ちなみに、純米酒ではない日本酒は醸造アルコールが加えられています。
「本醸造」「吟醸酒」「大吟醸」などがこれに該当します。
吟醸酒を名乗れる条件は、どれくらいお米を削っているのかで決まります。
お米を削ることによって雑味を取り除きます。
お米をどれだけ削ったのかは「精米歩合」というパーセントで表現します。
精米歩合が高い日本酒はお米の複雑な味を残し、精米歩合が低い日本酒は磨けば磨くほどクリアな味になるということです。
精米歩合60%以下で吟醸酒を名乗ることができます。
玄米を100%として食用の白米が90%なのですが、吟醸酒とはお米の40%は削っています。
なので、雑味が少なく、その分高価になります。
大吟醸とは、さらにお米を削り精米歩合50%以下のものです。
なので、純米大吟醸とは、「純米酒」かつ「大吟醸」という意味だったのですね。
ちなみに大吟醸も精米歩合60%以下の吟醸酒の一部なので、精米歩合50%以下でもただ吟醸を名乗っている日本酒もあります。
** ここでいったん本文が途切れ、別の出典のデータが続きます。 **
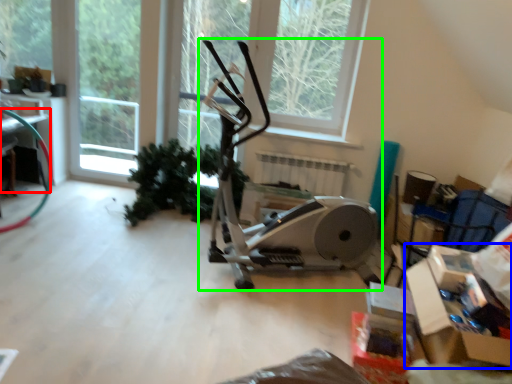
Question: Based on their relative distances, which object is farther from table (highlighted by a red box)? Choose from cardboard box (highlighted by a blue box) and stationary bicycle (highlighted by a green box).

Choices:
 (A) cardboard box
 (B) stationary bicycle

Answer: (A)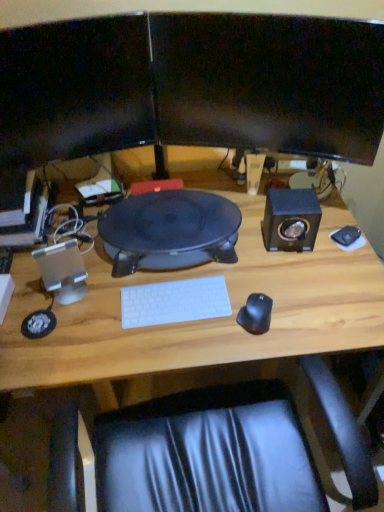
At what (x,y) coordinates should I click in order to perform the action: click on vacant area that lies between black matte speaker at right, arranged as the first speaker when viewed from the top, and white plastic keyboard at center. Please return your answer as a coordinate pair (x, y). Looking at the image, I should click on (235, 268).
商品ラベルの精米歩合を見てみれば、それはわかります。
下のお酒は、精米歩合が35%の大吟醸。醸造アルコールが加えられているので純米ではありません。
ちなみに醸造アルコールは主にサトウキビを原料にしたアルコールで、米から造られたものもあります。
昔は防腐の意味合いがあったそうですが、現在では香りを強調する理由で用います。
無濾過生原酒がわかると日本酒のかなり多くのことがわかるようになる
さっきからチラチラ見えていて気になるのは「無濾過生原酒(むろか・なま・げんしゅ)」という表現ではないでしょうか。
無濾過生原酒が言いたいことは3つに分かれています。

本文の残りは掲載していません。